» **EXERCISE DIRECTIONS**:
Pull out every line in the listing that contains the string "azim".

» **RAW DATA**:

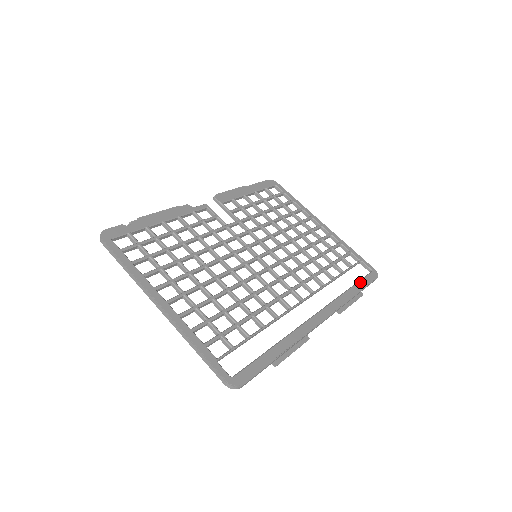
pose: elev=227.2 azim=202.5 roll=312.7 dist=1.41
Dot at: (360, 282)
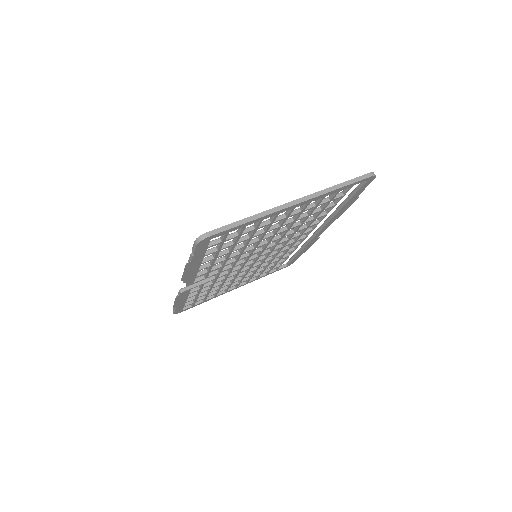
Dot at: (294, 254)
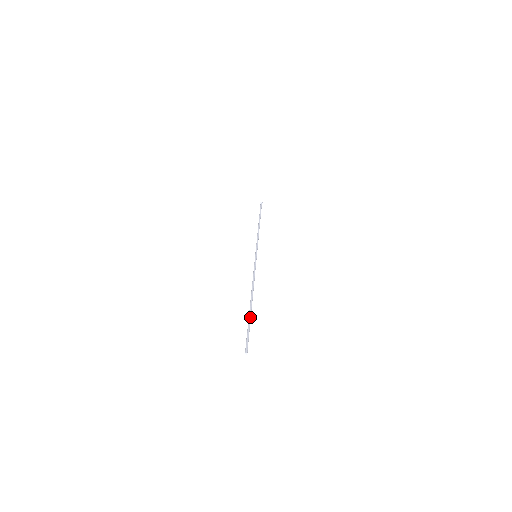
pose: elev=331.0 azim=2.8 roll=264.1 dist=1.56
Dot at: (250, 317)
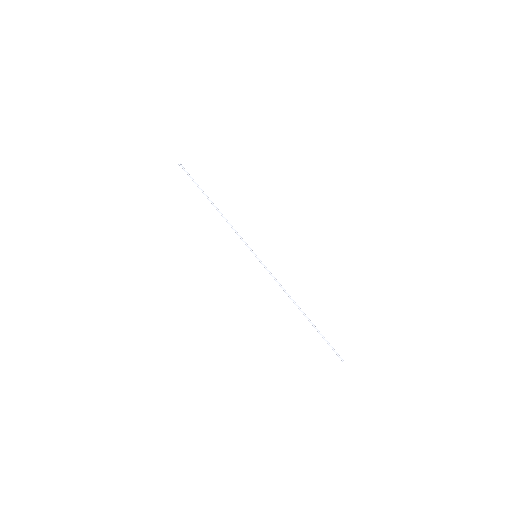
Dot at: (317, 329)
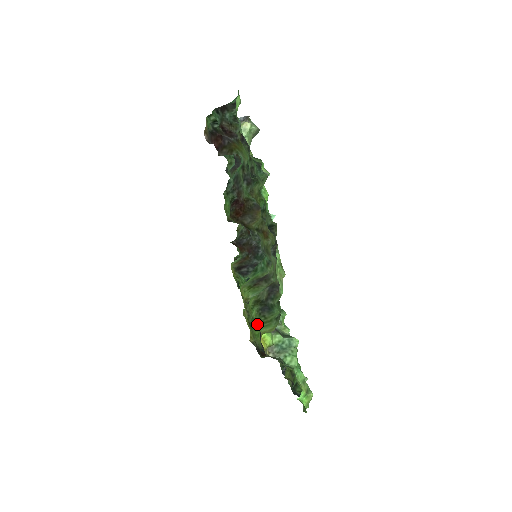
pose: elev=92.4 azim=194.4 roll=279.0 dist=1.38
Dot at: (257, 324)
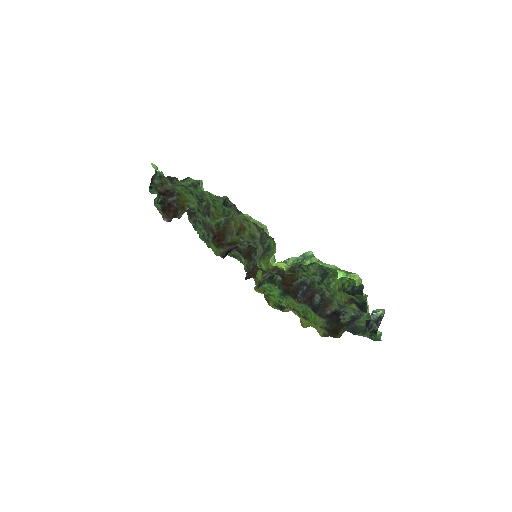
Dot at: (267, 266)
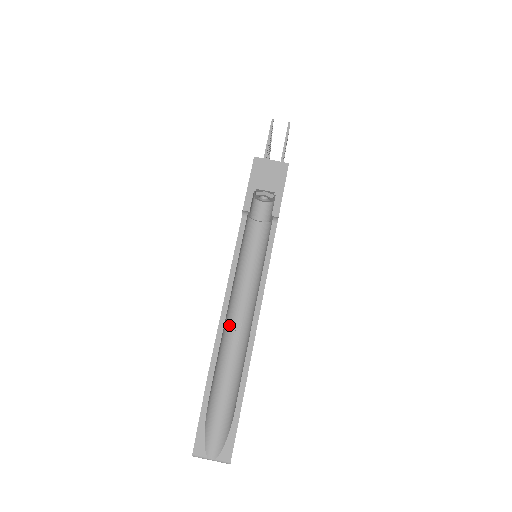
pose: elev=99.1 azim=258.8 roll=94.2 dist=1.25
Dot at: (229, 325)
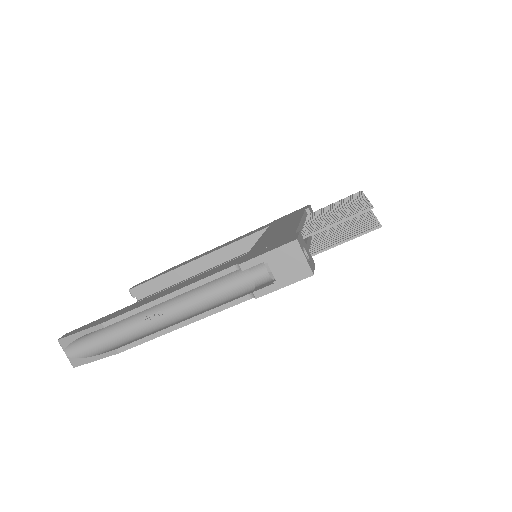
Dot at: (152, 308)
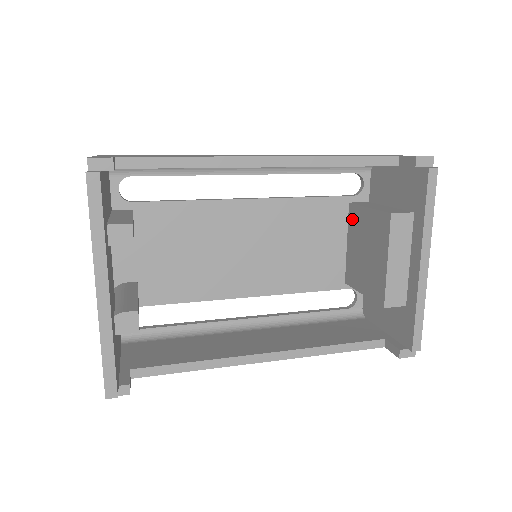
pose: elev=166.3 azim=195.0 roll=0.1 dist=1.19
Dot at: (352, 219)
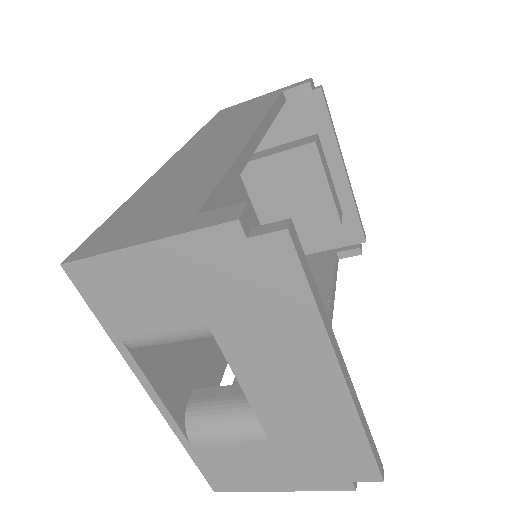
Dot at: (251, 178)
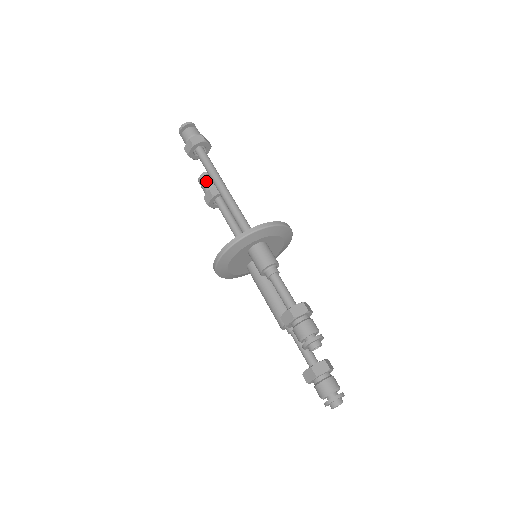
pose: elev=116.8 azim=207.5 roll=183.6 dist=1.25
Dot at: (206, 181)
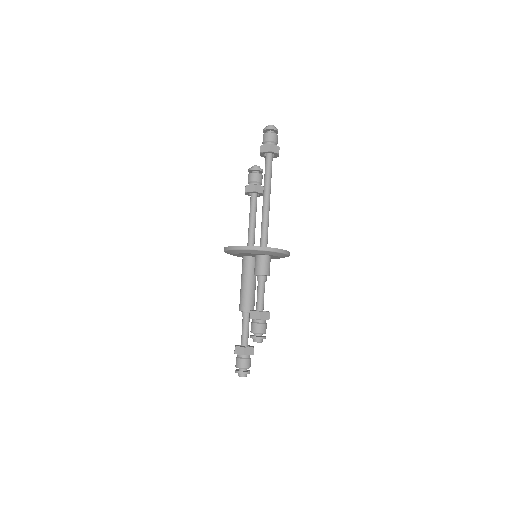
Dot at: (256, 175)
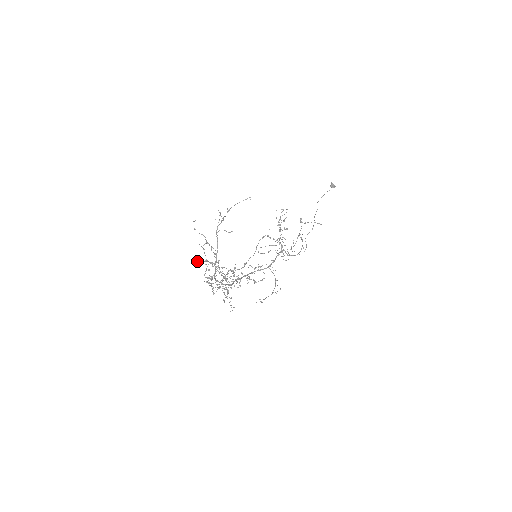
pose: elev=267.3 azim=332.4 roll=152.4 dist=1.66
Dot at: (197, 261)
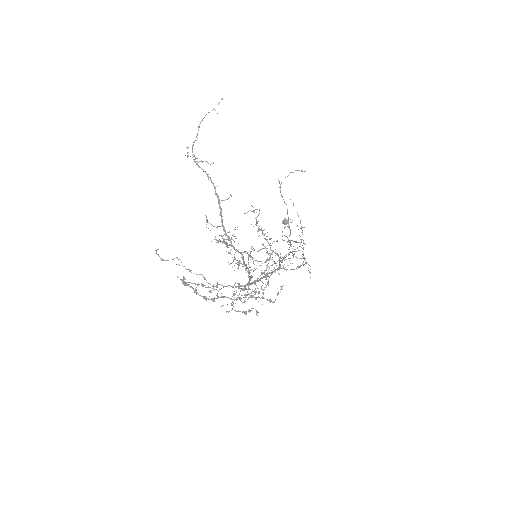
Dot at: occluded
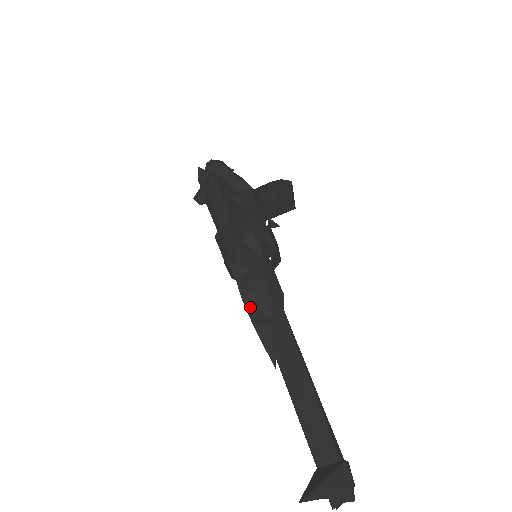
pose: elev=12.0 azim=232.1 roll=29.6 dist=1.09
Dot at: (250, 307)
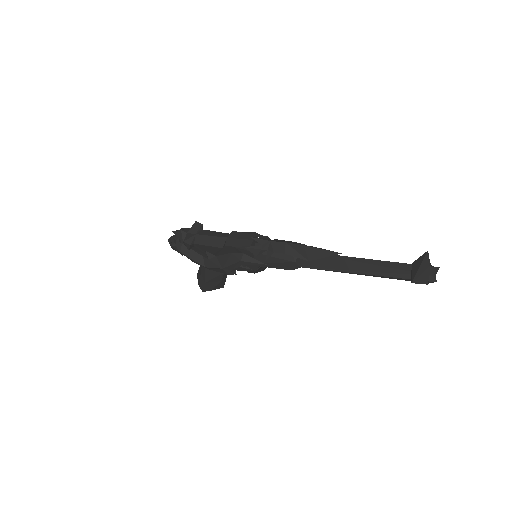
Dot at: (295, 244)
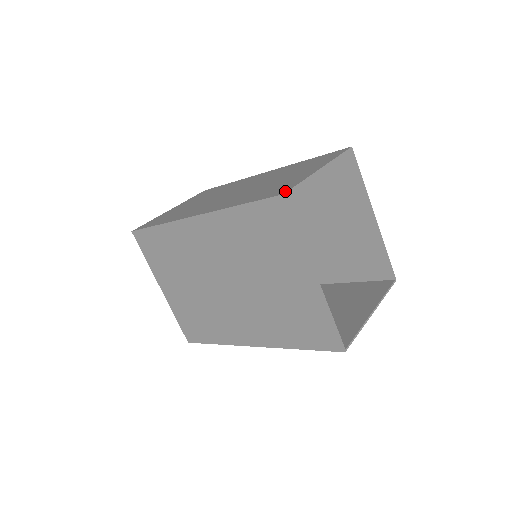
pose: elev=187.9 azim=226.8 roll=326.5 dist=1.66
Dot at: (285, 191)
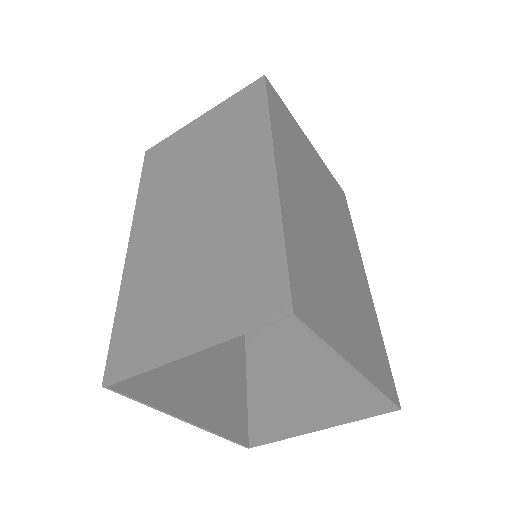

» **THE OUTPUT**:
pose: elev=227.2 azim=202.5 roll=312.7 dist=1.41
pose: elev=331.0 azim=2.8 roll=264.1 dist=1.56
pose: elev=92.4 azim=194.4 roll=279.0 dist=1.38
pose: elev=99.1 azim=258.8 roll=94.2 dist=1.25
pose: elev=166.3 azim=195.0 roll=0.1 dist=1.19
pose: elev=116.8 azim=207.5 roll=183.6 dist=1.25
pose: elev=267.3 azim=332.4 roll=152.4 dist=1.66
pose: elev=12.0 azim=232.1 roll=29.6 dist=1.09
pose: elev=187.9 azim=226.8 roll=326.5 dist=1.66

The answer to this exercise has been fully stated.